La prima è una banca francese che già si è messa in mostra per avere conquistato una posizione molto rilevante in Banco Bpm e deve verificare se “allargarsi” ulteriormente in Italia non urti qualche sensibilità politica. Il secondo è consapevole che le frizioni che si sono create con Palazzo Chigi non hanno mai trovato un momento di pacificazione. Dopo lo scontro sul golden power, infatti, è calato il silenzio tra Unicredit e il governo. Chi conosce Orcel assicura che se farà un passo verso la Bdm è anche per tentare di ricucire certi rapporti istituzionali. E poi, la filosofia del banchiere è nota: tenere sempre aperte le varie opzioni sul tavolo anche perché le cose cambiano in fretta. Per esempio, lo scorso anno la scalata a Commerzbank sembrava un’impresa impossibile. Oggi, con il processo di avvicinamento a tappe forzate messo in atto da Orcel, compreso il lancio di un’offerta pubblica di scambio, comincia ad apparire più fattibile nonostante resti alto il muro alzato dal governo Merz. E questo non solo perché Unicredit ha già raggiunto il 30 per cento della banca tedesca ed è pronto a lanciare un’offerta a tutti i soci, ma perché Orcel è riuscito a trasformare il suo progetto di aggregazione transfrontaliero in un test sulla tenuta europea in ambito bancario e finanziario.

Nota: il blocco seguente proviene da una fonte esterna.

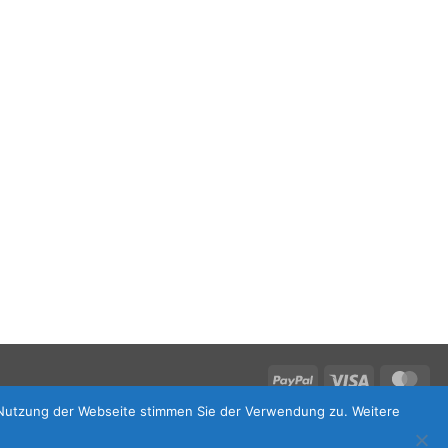
PayPal
Visa
Mas
e Nutzung der Webseite stimmen Sie der Verwendung zu. Weitere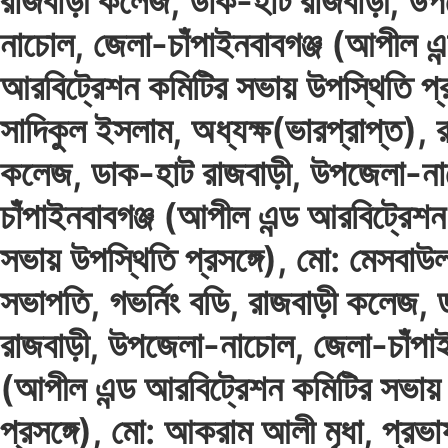
রাজবাড়ী কলেজ, ডাক-হাট রাজবাড়ী, উ
নাচোল, জেলা-চাঁপাইনবাবগঞ্জ (আপীল এন
আরবিট্রেশন কমিটির সভায় উপস্থিতি প্র
সাদিকুল ইসলাম, অধ্যক্ষ(ভারপ্রাপ্ত), 
কলেজ, ডাক-হাট রাজবাড়ী, উপজেলা-ন
চাঁপাইনবাবগঞ্জ (আপীল এন্ড আরবিট্রেশন
সভায় উপস্থিতি প্রসঙ্গে), মো: মেসবাউ
সভাপতি, গভর্নিং বডি, রাজবাড়ী কলেজ,
রাজবাড়ী, উপজেলা-নাচোল, জেলা-চাঁপাই
(আপীল এন্ড আরবিট্রেশন কমিটির সভায়
প্রসঙ্গে), মো: আকরাম আলী মৃধা, প্রভ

Non è un caso che in questa partita il banchiere goda dell’appoggio della Bce e della Commissione europea che della necessità di dar vita a campioni europei stanno facendo un punto qualificante per il rafforzamento dell’Unione anche se bisogna sempre mettere in conto l’influenza che è capace di esercitare la Germania a Bruxelles. E’ tutto un gioco di pesi e contrappesi e di rapide evoluzioni. Per esempio, Unicredit ha smesso da tempo di andare allo scontro con la Bce sull’uscita dalla Russia e dopo avere ridotto drasticamente l’esposizione dal 2022, cioè dall’invasione dell’Ucraina, secondo il quotidiano Kommersant, la banca italiana starebbe valutando la liquidazione completa delle sue attività nel paese di Putin e addirittura la rinuncia alla licenza bancaria.

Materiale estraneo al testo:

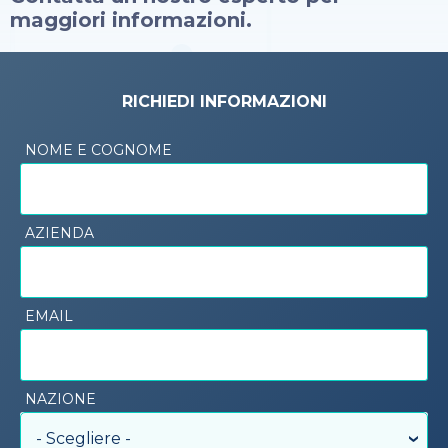
maggiori informazioni.
RICHIEDI INFORMAZIONI
NOME E COGNOME
AZIENDA
EMAIL
NAZIONE
- Scegliere -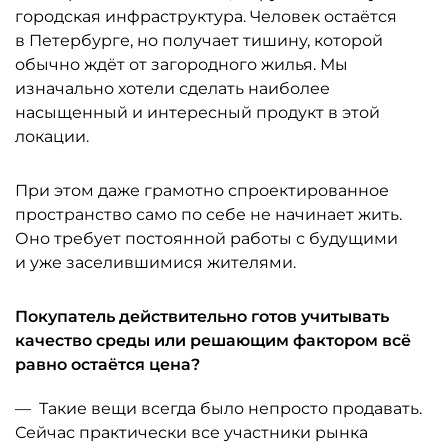
город­ская инфраструктура. Человек остаётся
в Петербурге, но получает тишину, которой
обычно ждёт от загородного жилья. Мы
изначально хотели сделать ­наиболее
насыщенный и интересный продукт в этой
локации.
При этом даже грамотно спроектированное
пространство само по себе не начинает жить.
Оно требует постоянной работы с будущими
и уже заселившимися жителями.
Покупатель действительно готов учитывать
качество среды или реша­ющим фактором всё
равно остаётся цена?
— Такие вещи всегда было непросто продавать.
Сейчас практически все участники рынка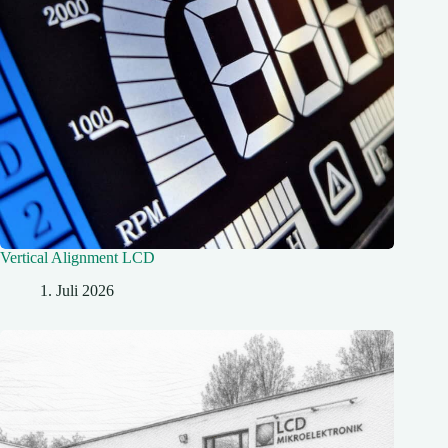
Vertical Alignment LCD
1. Juli 2026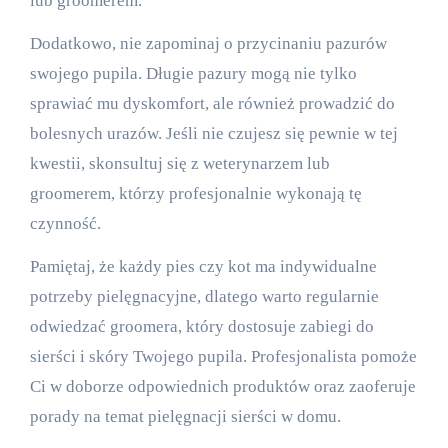
lub groomerem.
Dodatkowo, nie zapominaj o przycinaniu pazurów
swojego pupila. Długie pazury mogą nie tylko
sprawiać mu dyskomfort, ale również prowadzić do
bolesnych urazów. Jeśli nie czujesz się pewnie w tej
kwestii, skonsultuj się z weterynarzem lub
groomerem, którzy profesjonalnie wykonają tę
czynność.
Pamiętaj, że każdy pies czy kot ma indywidualne
potrzeby pielęgnacyjne, dlatego warto regularnie
odwiedzać groomera, który dostosuje zabiegi do
sierści i skóry Twojego pupila. Profesjonalista pomoże
Ci w doborze odpowiednich produktów oraz zaoferuje
porady na temat pielęgnacji sierści w domu.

Quest’ultima indiscrezione non ha trovato conferma, ma si tratta di un tema molto rilevante non per il peso che riveste il mercato russo (praticamente irrilevante) quanto perché Orcel ha interesse a mantenere distesi i rapporti con la Bce ora che sta per sferrare l’attacco finale su Commerzbank. Unicredit, infatti, ha convocato un’assemblea straordinaria per il 4 maggio per approvare l’aumento di capitale da 6,7 miliardi di euro finalizzato all’offerta pubblica di scambio. Il momento è delicato, insomma, e la posta in gioco molto alta. Per questo in Gae Aulenti sembrano dare scarso peso ai rumor sulla piccola BdM. Ma guardare al Kaiserplatz, la sede di Commerzbank a Francoforte sul Meno, non vuol dire non buttare un occhio anche su Bari.